The technology stocks are down around 30% from the peak of last December. Many pros suggested not to buy the whole Nasdaq 100 index but pick individual tech stocks with steady cash flow and healthy profits.
Picking specific companies has its own perils and is very labor-intensive. It is suitable for those who consider research and analysis on individual company stock as their passion rather than a painful chore. Majority of people would rather do something else. Life is short to spend on the things one doesn’t enjoy.
Moreover, it can really catch you by surprise. All these scandals and “creative” accounting stories are countless. It is much easier to be manipulated if it is a relatively small company. One recent case in point is Viacom CBS. Bill Hwang, an industry veteran, built an enormous position of $20B, on this company stealthily via heavy leverage from various big Wall Street banks. This is not supposed to be, but he found a loophole not to disclose it. When Viacom’s stock price declined due to certain reason, the banks demanded payment from Hwang.
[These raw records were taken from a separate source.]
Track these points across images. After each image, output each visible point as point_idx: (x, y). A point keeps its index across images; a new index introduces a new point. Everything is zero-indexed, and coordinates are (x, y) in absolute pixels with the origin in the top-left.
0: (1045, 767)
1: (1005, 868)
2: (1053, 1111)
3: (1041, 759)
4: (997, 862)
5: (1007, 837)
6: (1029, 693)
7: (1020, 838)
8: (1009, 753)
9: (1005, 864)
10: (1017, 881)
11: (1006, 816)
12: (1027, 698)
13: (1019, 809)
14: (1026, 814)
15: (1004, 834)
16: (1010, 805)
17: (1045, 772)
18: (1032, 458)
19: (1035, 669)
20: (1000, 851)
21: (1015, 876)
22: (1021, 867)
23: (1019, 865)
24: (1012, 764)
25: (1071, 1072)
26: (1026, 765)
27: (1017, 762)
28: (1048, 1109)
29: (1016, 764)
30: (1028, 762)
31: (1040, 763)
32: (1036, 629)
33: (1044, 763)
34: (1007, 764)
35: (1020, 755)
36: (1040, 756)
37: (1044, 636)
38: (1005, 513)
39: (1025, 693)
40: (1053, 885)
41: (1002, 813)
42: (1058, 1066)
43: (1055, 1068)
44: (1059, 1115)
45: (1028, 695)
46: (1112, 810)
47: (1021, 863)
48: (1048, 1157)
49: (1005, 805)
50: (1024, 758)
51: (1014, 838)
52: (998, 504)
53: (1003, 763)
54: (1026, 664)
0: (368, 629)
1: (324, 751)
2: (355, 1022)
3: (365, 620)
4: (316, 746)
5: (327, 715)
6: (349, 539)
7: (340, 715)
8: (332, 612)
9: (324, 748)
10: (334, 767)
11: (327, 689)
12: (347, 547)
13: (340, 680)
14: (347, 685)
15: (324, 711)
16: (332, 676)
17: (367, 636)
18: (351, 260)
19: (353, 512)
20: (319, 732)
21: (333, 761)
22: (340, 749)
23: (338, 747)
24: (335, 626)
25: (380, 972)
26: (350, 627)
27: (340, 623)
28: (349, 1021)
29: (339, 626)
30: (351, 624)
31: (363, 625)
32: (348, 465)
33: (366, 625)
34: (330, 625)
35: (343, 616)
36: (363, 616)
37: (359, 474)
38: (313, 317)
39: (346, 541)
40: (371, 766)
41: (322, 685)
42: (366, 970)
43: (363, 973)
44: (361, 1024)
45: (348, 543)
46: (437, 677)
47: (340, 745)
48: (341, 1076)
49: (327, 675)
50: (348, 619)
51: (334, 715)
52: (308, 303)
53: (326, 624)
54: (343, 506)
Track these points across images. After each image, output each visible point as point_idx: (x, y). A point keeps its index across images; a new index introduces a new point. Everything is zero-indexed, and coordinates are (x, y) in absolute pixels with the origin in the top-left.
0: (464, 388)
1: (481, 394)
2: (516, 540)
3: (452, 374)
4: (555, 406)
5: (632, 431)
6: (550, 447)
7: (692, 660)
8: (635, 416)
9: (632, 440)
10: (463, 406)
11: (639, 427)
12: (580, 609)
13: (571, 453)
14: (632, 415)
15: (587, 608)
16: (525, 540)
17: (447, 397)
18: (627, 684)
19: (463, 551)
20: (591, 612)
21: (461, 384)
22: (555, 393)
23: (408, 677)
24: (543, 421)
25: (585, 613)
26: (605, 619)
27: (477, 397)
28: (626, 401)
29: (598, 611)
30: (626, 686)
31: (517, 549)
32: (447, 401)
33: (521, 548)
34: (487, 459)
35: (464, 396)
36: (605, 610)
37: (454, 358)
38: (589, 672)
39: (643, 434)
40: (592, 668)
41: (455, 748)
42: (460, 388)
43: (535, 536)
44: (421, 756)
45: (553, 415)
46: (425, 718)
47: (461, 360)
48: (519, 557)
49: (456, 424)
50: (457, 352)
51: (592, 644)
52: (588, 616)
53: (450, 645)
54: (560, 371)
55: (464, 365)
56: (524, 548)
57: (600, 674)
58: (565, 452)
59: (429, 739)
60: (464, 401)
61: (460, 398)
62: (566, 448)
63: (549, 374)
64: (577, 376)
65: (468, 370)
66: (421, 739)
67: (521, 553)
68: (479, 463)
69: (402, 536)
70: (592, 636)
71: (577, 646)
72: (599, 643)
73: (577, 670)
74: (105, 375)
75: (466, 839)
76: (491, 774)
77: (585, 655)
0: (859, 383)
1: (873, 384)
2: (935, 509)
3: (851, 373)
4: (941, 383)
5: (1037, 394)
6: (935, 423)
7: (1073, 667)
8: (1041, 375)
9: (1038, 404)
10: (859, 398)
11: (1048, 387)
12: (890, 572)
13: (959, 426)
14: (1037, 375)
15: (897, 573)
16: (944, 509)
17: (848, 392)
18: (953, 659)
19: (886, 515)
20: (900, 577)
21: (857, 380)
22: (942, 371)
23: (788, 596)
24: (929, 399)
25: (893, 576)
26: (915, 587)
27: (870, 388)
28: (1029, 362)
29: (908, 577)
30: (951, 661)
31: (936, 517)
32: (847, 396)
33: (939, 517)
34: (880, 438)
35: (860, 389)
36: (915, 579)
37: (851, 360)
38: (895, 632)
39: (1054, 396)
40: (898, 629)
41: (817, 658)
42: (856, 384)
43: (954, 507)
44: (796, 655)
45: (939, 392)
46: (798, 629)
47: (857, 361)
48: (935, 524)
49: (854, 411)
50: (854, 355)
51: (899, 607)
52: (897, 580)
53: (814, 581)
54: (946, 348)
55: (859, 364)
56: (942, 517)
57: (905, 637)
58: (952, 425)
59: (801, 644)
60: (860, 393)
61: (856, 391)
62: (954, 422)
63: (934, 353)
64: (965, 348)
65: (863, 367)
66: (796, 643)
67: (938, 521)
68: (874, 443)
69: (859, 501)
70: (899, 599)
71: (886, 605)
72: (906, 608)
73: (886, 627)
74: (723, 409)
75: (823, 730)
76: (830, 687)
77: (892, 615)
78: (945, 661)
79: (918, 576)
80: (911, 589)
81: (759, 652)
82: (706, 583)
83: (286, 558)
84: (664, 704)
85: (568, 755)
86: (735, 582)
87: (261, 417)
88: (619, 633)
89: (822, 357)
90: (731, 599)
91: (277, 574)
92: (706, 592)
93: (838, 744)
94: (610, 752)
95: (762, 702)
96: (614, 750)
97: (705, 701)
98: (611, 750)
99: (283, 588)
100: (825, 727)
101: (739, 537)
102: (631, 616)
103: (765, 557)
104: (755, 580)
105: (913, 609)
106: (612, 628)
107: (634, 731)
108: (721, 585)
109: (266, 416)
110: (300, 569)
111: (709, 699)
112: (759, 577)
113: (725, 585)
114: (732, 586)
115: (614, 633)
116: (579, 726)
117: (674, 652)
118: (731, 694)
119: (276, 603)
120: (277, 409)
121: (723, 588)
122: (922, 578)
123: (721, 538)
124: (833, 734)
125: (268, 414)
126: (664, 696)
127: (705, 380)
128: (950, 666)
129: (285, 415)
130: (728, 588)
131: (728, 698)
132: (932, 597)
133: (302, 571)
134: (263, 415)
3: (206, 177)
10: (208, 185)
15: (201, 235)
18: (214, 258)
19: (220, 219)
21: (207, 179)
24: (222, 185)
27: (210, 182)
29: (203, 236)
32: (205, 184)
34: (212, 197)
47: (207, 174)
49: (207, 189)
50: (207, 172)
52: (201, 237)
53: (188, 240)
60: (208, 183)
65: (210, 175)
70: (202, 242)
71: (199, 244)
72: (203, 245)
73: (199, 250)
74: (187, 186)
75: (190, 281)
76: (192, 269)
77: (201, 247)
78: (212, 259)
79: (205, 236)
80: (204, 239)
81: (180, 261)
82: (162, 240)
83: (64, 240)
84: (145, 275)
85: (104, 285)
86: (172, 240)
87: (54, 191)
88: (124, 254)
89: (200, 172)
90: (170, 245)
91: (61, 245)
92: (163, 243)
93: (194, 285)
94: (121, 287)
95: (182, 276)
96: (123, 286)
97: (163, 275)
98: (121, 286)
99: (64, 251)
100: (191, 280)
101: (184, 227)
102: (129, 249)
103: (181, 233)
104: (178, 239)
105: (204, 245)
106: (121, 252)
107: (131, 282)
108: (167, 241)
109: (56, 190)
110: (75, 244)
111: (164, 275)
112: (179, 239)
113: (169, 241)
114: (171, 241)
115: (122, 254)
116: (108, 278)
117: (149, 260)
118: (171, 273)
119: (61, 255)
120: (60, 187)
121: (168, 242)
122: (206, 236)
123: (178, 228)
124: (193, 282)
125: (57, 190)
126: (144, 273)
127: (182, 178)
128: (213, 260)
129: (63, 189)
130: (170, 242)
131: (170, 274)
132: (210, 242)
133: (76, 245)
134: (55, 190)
He can’t pay up so the shares of ViacomCBS had to be sold to make up the payment. ViacomCBS saw its share price halved in a week. We retail investors were blinded by this. It is good idea to keep it simple and stay away form complexity which harbors risks.
Buying sector ETF might be an alternative since their performance is more predictable based on economic cycle. For example, energy would do well during economic expansion. Financial would benefit from increased interest rate. It still requires some knowledge and experience, but it is much more manageable than picking individual stocks.
If you don’t even want to do that, another alternative is to buy the whole S&P 500 index ETF. Canadian might think they can just buy the Canadian index ETF. Please be aware that the Canadian economy make up is quite different from the US. It is less diversified with very high concentrations on energy and finance.
Some people really have concerns on climate change, so they might want to stay away from energy. Then, you might have to buy sector ETF to exclude energy. Fortunately, the energy industry only counts less than 5% in S&P 500 index.
Simple and long-term investing is much safer than day trading with complicated financial instruments like derivatives or short selling.